__Supplied text__:
┄┄┄┄┄┄

I may not be fast, but I have become better. What I’ve learned through this year of running is to stop letting my mind control my body, and start letting my body control my mind. My mind tells me to stop some days before I even get going, but my feet just scream louder for my running shoes. My mind tells me I’m tired and can’t go any further, while my legs are singing look at us, we are going. My body is in control, shutting my mind down when it wants to be scared. I notice that it does not take the mental preparation for me to run 8, 9, 10, 15 miles. I was so sure my mind would talk me out of my very first 18-mile run that I hopped on a plane and ran that run in Boston (8 miles with NDH and then a pass off for the final 10 miles with CNHB and tiny Ebster!) 18-miles is not the same mental hurdle that it was. (22, 26, they still are a mental challenge), but I can see how far I’ve come since that first day I trained for a timed mile.

I've noticed this same effect on my personality off the road. Instead of reacting to things like an emotional illogical hot-mess, I'm slower, more thoughtful and hopefully a bit more purposeful. I find myself to be a bit more understanding of others, and their opinions/needs/ideas. I give myself time to process, and thoroughly think things through. I care less about the expected outcome, or preferred procedure, and I make choices based on what works for me. I've noticed that things which would have been a "hot-button" for me a year ago can slide by almost unnoticed these days. I have been banking a lot of energy that I used to spend worrying about endless things. It's a welcome, new-found freedom.

I joined a new running group, which I absolutely love, and have been running in the back of that pack. There are plenty of people who are much more talented at running than I am. But I won’t lie and say I didn’t love some of the facial expressions when early in the training season I told them that this would be my third marathon. And that I’ve run a half marathon every month so far this year. Yep, me, that girl huffing it out in back. What of it? We had a happy hour a few weeks back, combined with the half marathon training group. I spent some time talking to the half marathoners, and I remembered a similar day in Austin when I chatted with a marathon runner. I was in absolute awe of her, I could not comprehend what type of guts it must have taken her to set out one day and say, I’m going to train for 26.2 miles. I was in awe that she wasn’t already crying because she was about to go out on an 18 mile run, and what if she died out there! I was nearly crying for her.  I saw a similar look of disbelief on these half marathoners faces, as I told them of my first, second, and now third time training for a full marathon. I think the biggest disbelief was my own. There are many people who are much more accomplished at this than I am, but, it turns out along the way – I’ve become a runner. And I'm trying to stop making excuses, or placing a caveat on that. I am just a runner, it doesn’t matter my speed.


Monday, August 12, 2013

The Road to Savannah: In the Beginning

I remember the first time I joined a running group, and that first day we ran a timed mile. This was to figure out our paces, place us in groups and ultimately help to track our progress. I remember training for that day. For a mile. I remember being scared of it, what if I can’t run a mile? Will they kick me out? This first run with that running group sticks out in my mind to perfectly portray the anxiety and doubt and fear that I had about running. I trained for a mile, because I was unsure if I could finish it.

I don’t know when I started running, really.  It was in Texas for sure.  And I would run sporadically, randomly, without any knowledge or purpose or expectations. In writing this post I saw an email I sent to a friend in September of 2007, where I said I had “just started running distances” and went on to further say that I could “probably finish 3 miles, but not 5!” This was where my distance running started, my dreaded 3-mile slump. What little I knew about myself and running back then!

┄┄┄┄┄┄

__Dataset extract__:
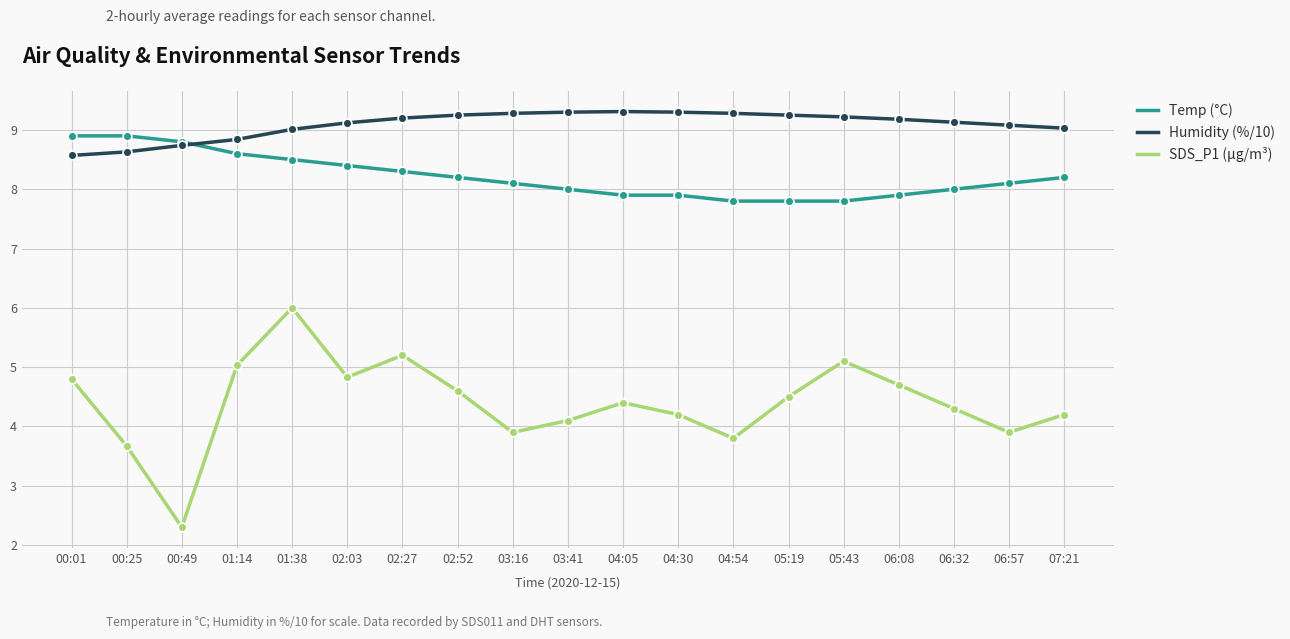

At how many categories does at least one series exceed 4?

19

┄┄┄┄┄┄

__Your objective__: Does the running post support each of these statements? (a) The writer ran the first 8 miles of the first 18-mile run with NDH. (b) The writer no longer finds 22 or 26 miles a mental challenge. (c) The writer sent the email to a friend in September of 2007. Give yes or no for each, with the deciding words from the post quoted exactly. Use only the running post as your source.

__Output for this task__:
(a) Yes: "8 miles with NDH and then a pass off for the final 10 miles with CNHB and tiny Ebster!"
(b) No: "22, 26, they still are a mental challenge"
(c) Yes: "an email I sent to a friend in September of 2007"